2.1 Calculate the average induced emf in Region A (0 to 0.2 s). Show your working. 2 marks
2.2 State the induced emf in Region B (0.2 to 0.5 s) and explain why. 2 marks
2.3 Calculate the average induced emf in Region C (0.5 to 0.8 s) and compare its magnitude with Region A. Account for any difference. 3 marks
2.4 Sketch a rough emf-vs-time graph for this coil for the interval 0 to 1.0 s (no axes values needed — indicate zero and non-zero regions only). 2 marks
3. Compare scenarios
Complete the table by calculating the missing emf values and explaining any patterns. 9 marks
| Scenario | N (turns) | ΔΦ (mWb) | Δt (ms) | |ε| (V) — calculate |
|---|---|---|---|---|
| A | 50 | 20 | 100 | |
| B | 100 | 20 | 100 | |
| C | 50 | 40 | 100 | |
| D | 50 | 20 | 50 | |
| E | 200 | 20 | 200 |
3.1 Compare Scenarios A and B. What does the result tell you about the effect of increasing N? 2 marks
3.2 Compare Scenarios A and D. What does the result tell you about the effect of halving Δt? 2 marks
3.3 In Scenario E, N is quadrupled but Δt is also doubled compared to Scenario A. Predict whether |ε| will be larger, smaller, or equal to A, and verify with your calculation. 1 mark
Q1 — Calculations
1.1 ΔΦ = 0.050 − 0.020 = 0.030 Wb; ε = 100 × 0.030 / 0.10 = 30 V. (1 mark each: ΔΦ correct, substitution correct, final answer with unit.)

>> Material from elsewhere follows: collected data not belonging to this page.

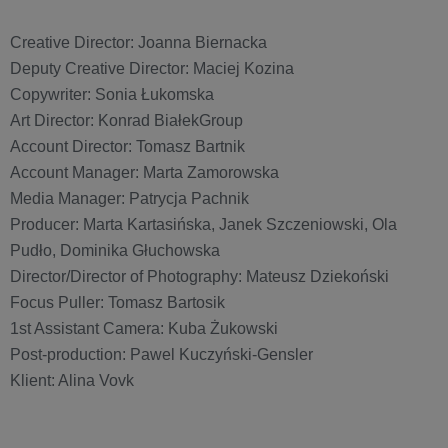
Creative Director: Joanna Biernacka
Deputy Creative Director: Maciej Kozina
Copywriter: Sonia Łukomska
Art Director: Konrad BiałekGroup
Account Director: Tomasz Bartnik
Account Manager: Marta Zamorowska
Media Manager: Patrycja Pachnik
Producer: Marta Kartasińska, Janek Szczeniowski, Ola
Pudło, Dominika Głuchowska
Director/Director of Photography: Mateusz Dziekoński
Focus Puller: Tomasz Bartosik
1st Assistant Camera: Kuba Żukowski
Post-production: Pawel Kuczyński-Gensler
Klient: Alina Vovk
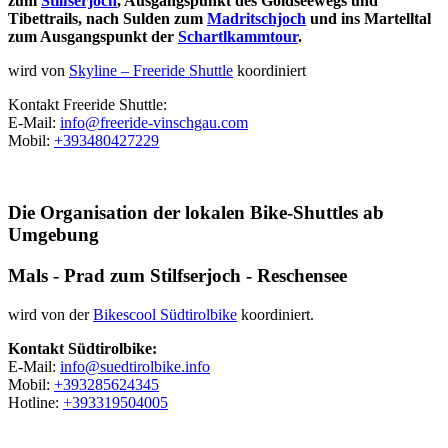
zum
Stilfserjoch
, Ausgangspunkt des Goldseewegs und
Tibettrails, nach Sulden zum
Madritschjoch
und ins Martelltal
zum Ausgangspunkt der
Schartlkammtour
.
wird von
Skyline – Freeride Shuttle
koordiniert
Kontakt Freeride Shuttle:
E-Mail:
info@freeride-vinschgau.com
Mobil:
+393480427229
Die Organisation der lokalen Bike-Shuttles ab
Umgebung
Mals - Prad zum Stilfserjoch - Reschensee
wird von der
Bikescool Südtirolbike
koordiniert.
Kontakt Südtirolbike:
E-Mail:
info@suedtirolbike.info
Mobil:
+393285624345
Hotline:
+393319504005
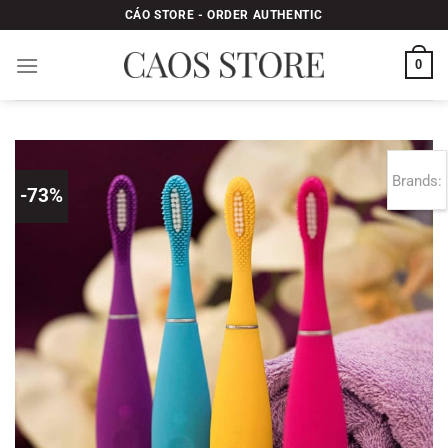
Bỏ
CÁO STORE - ORDER AUTHENTIC
qua
nội
0
dung
Brands:
-73%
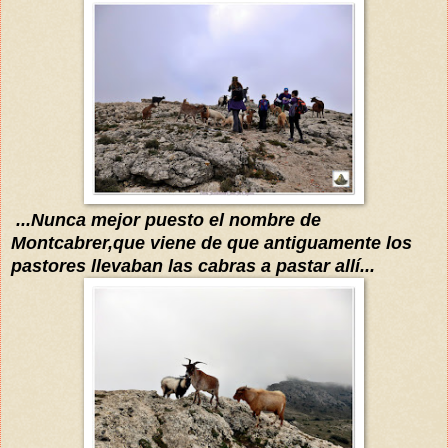
...Nunca mejor puesto el nombre de
Montcabrer
,que viene de que antiguam
ente los
pastores llevaban las
cabras
a pastar allí...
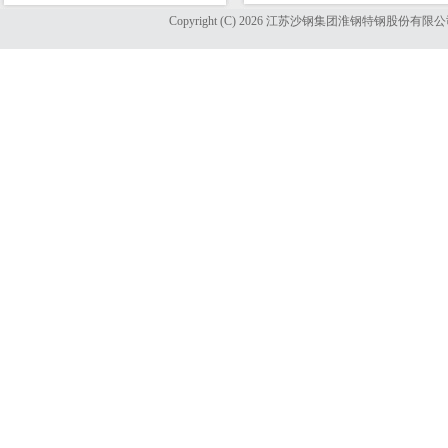
Copyright (C) 2026 江苏沙钢集团淮钢特钢股份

1.2 ΔΦ unchanged = 0.030 Wb; Δt = 0.010 s; ε = 100 × 0.030 / 0.010 = 300 V. The emf is 10 times larger because Δt is 10 times smaller, so the rate of flux change is 10 times greater. (1 mark calculation, 1 mark comparison/explanation, 1 mark linking to rate of change.)
1.3 (a) Φ = BA = 0.40 × 5.0 × 10−3 = 2.0 × 10−3 Wb = 2.0 mWb. (b) ΔΦ = 0 − 2.0 × 10−3 = −2.0 × 10−3 Wb; |ε| = 200 × 2.0 × 10−3 / 0.20 = 2.0 V. (1 mark flux calculation, 1 mark ΔΦ, 1 mark final emf.)
1.4 Rearrange: ΔΦ = |ε| × Δt / N = 12 × 0.050 / 60 = 0.60 / 60 = 0.010 Wb. (1 mark rearrangement, 1 mark substitution, 1 mark answer with unit.)
Q2 — Graph interpretation
2.1 Region A (0 to 0.2 s): ΔΦ = 40 − 0 = 40 mWb = 0.040 Wb; Δt = 0.2 s; ε = 50 × 0.040 / 0.2 = 10 V. (1 mark correct ΔΦ/Δt, 1 mark final answer.)
2.2 Region B (0.2 to 0.5 s): Induced emf = 0 V. The flux is constant in this interval (ΔΦ = 0), so ΔΦ/Δt = 0 and Faraday's Law gives zero emf. (1 mark answer, 1 mark explanation referencing constant flux.)
2.3 Region C (0.5 to 0.8 s): ΔΦ = 0 − 40 = −40 mWb; Δt = 0.3 s; |ε| = 50 × 0.040 / 0.3 ≈ 6.7 V. Magnitude is smaller than Region A (10 V) because the same ΔΦ change occurs over a longer time interval (0.3 s vs 0.2 s), giving a smaller rate of flux change. (1 mark ε calculation, 1 mark comparison, 1 mark reason referencing Δt.)
2.4 Sketch should show: non-zero positive constant emf in Region A; zero emf in Region B; non-zero negative (or opposite direction) constant emf in Region C (smaller magnitude than A); zero emf in Region D. (1 mark correct zero/nonzero pattern, 1 mark indicating regions B and D are zero.)
Q3 — Compare scenarios
Scenario emf values (convert mWb → Wb, ms → s):
A: 50 × 0.020/0.100 = 10 V
B: 100 × 0.020/0.100 = 20 V
C: 50 × 0.040/0.100 = 20 V
D: 50 × 0.020/0.050 = 20 V
E: 200 × 0.020/0.200 = 20 V
3.1 Doubling N from 50 to 100 doubles the emf from 10 V to 20 V. Increasing N increases flux linkage, so the total induced emf is proportionally larger. (1 mark correct comparison, 1 mark explanation.)
3.2 Halving Δt from 100 ms to 50 ms doubles the emf from 10 V to 20 V. A shorter Δt means a greater rate of flux change (ΔΦ/Δt is doubled), so Faraday's Law gives a doubled emf. (1 mark correct comparison, 1 mark explanation.)
3.3 Quadrupling N (factor of 4) and doubling Δt (factor of 2) gives a net factor of 4/2 = 2 → emf = 2 × 10 = 20 V, which is larger than Scenario A. The quadrupling of N outweighs the halving effect of the doubled Δt. (1 mark correct prediction with verification.)